Section: Scientific Foundations
Distributed algorithms and computation
Several models have been proposed for distributed computation. The message passing model [20] relies on a communication graph, in which each node only knows the local neighboring topology, and can only communicate with its one-hop neighbors. Distributed algorithms for graphs, such as spanning tree, coloring, dominating sets, etc. have been widely investigated and constitute still an active area of research.
In multihop networks, the networking information is fully distributed over the entire network. Many applications rely on multihop networks which are dynamic, with failures and moving nodes, and moreover, nodes are generally constrained, with limited CPU, memory, energy, etc. The decentralized evaluation of logical formalisms over multihop networks thus requires high efficiency, scalability, and fault tolerance.
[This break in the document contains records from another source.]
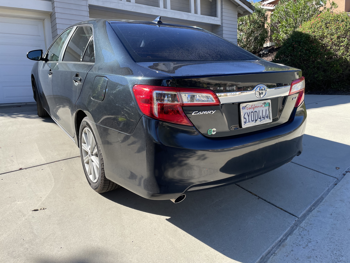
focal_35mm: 26
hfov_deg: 67.3
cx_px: 175
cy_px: 132
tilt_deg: -8.6
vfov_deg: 53.1
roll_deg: +2.4
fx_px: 263
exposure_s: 1/1416
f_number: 1.6
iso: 32
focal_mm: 4.2
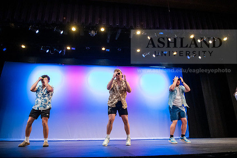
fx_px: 178
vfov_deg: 48.0
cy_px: 79
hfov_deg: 67.4
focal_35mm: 27
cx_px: 118
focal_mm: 27
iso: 4000
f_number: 3.2
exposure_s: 1/320
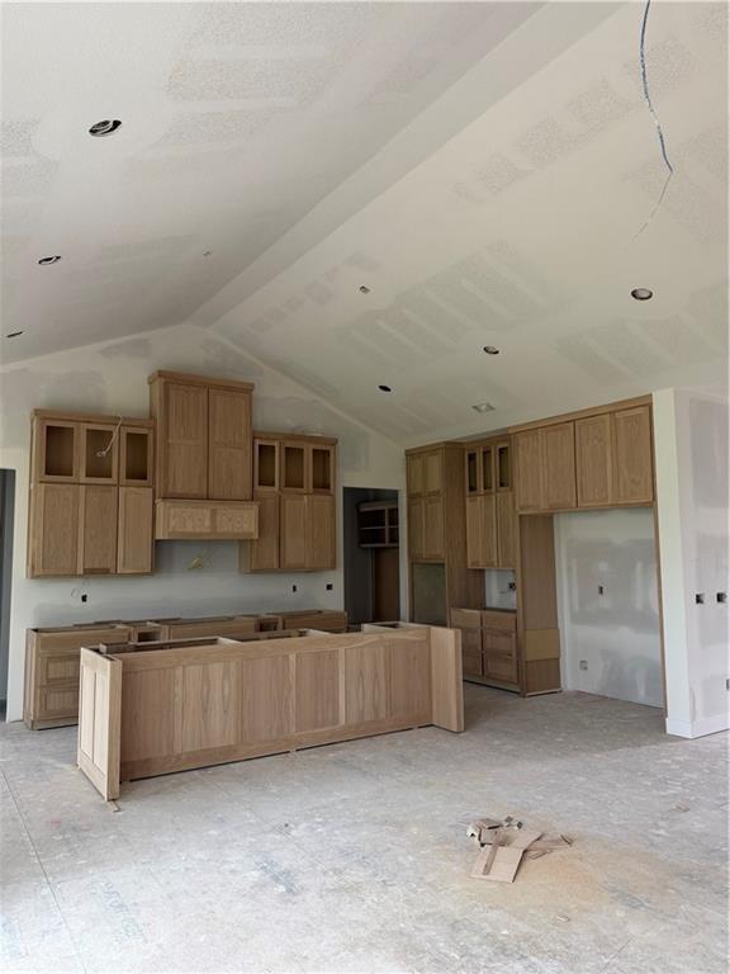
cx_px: 365
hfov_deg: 56.8
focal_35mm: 24
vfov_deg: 71.6
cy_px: 487
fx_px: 675
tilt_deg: +6.0
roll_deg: +1.0
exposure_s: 1/121
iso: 125
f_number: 1.78
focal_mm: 6.76
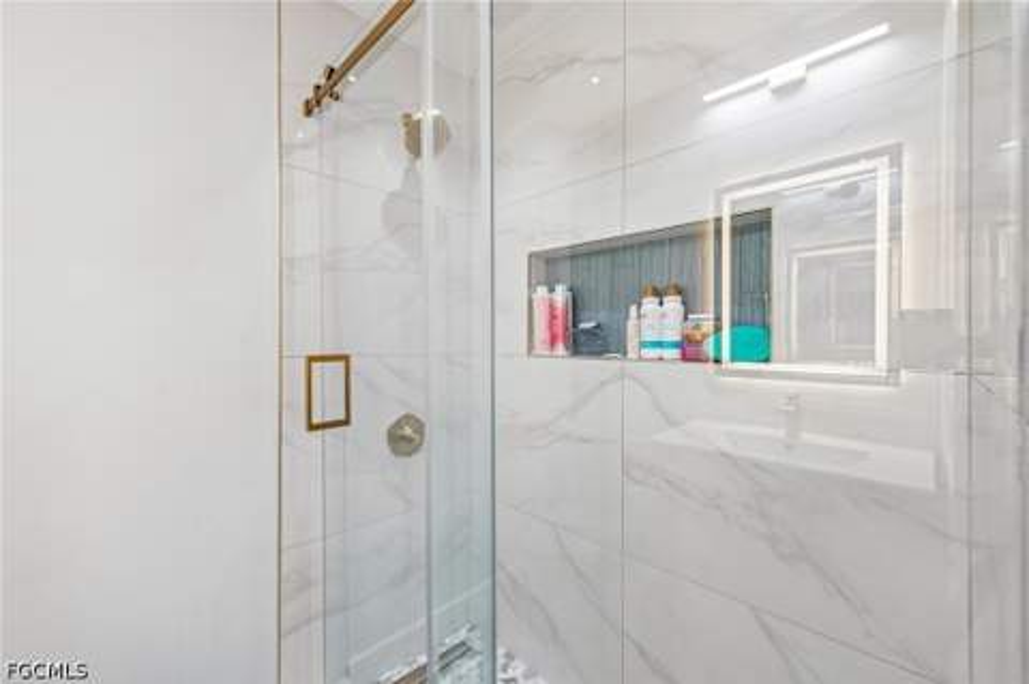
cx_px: 514
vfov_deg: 81.1
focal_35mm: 14
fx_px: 400
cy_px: 342
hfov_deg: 104.3
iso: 400
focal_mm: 14
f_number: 8
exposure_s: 1/25
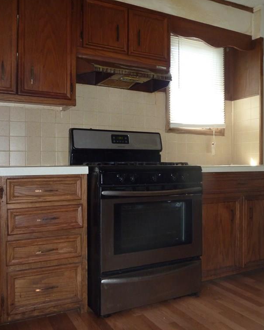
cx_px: 164
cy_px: 164
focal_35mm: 33
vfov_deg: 54.2
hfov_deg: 44.2
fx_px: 322
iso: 250
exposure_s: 1/30
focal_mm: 4.1
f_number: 4
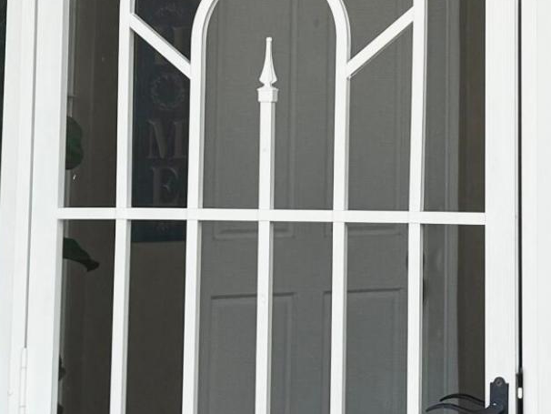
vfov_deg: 12.7
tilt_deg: +5.8
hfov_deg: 17.0
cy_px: -57
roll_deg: +0.1
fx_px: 1815
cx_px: 487
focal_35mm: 114
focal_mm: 6.76
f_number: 1.78
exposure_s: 1/1361
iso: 80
The locality of distributed algorithms is of special interest in this context. An algorithm is local [32] , [31] , if it solves a global problem in distributed time which is either a constant, that is independent of the size of the network, or at least smaller than the diameter of the network. We consider generalization of these definitions to communications bounded but not necessarily local, resulting in the class of frugal computations.
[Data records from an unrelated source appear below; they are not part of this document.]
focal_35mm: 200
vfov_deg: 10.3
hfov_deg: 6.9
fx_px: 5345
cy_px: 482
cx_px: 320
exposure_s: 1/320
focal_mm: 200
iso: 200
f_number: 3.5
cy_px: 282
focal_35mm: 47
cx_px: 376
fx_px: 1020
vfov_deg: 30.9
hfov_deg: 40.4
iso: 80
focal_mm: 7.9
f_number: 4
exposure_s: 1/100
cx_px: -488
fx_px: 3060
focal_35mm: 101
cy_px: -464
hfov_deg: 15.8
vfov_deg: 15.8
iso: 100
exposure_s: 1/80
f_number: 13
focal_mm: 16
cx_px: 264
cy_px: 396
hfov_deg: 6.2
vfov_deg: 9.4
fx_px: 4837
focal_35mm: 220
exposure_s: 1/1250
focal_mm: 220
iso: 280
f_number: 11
The centralized evaluation of classical logical formalisms for graphs has been intensively investigated. It is well-known that FO can be evaluated in linear-time over bounded degree graphs [41] , and MSO can be evaluated in linear-time over bounded tree-width graphs [26] . Can such results in a classical computational setting offer insights in the complexity of their distributed computations over graphs? We have shown that this is indeed the case for FO and MSO over restricted classes of graphs, which can be computed frugally, thus relating somehow the logical locality of FO with a weakened notion of locality of the computation.
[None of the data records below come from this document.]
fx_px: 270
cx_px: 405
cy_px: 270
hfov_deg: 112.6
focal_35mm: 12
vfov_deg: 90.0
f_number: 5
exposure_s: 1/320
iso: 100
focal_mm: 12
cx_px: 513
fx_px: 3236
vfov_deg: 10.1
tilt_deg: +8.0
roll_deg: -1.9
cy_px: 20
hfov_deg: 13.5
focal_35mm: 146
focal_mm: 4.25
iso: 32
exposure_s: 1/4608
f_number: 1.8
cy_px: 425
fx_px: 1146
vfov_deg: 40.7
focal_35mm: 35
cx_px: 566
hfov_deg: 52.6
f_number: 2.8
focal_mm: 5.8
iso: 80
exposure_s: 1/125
The distributed evaluation of declarative rule languages, used at the local level of abstraction, has been considered by several researchers. Abiteboul et al. introduced distributed Datalog (dDatalog), by adding locations to the relations and rules (but not to the tuples), and devised distributed query-by-subquery technique (dQSQ) to evaluate dDatalog [17] . On the other hand, Loo et al. adapted the bottom-up evaluation techniques of Datalog, e.g. semi-naive evaluation and magic set rewriting, to NDlog, another version of distributed Datalog with locations for tuples [33] . Our purpose is to adapt both the bottom-up and top-down evaluation techniques of Datalog queries to the distributed setting, and combine them in a fully decentralized way.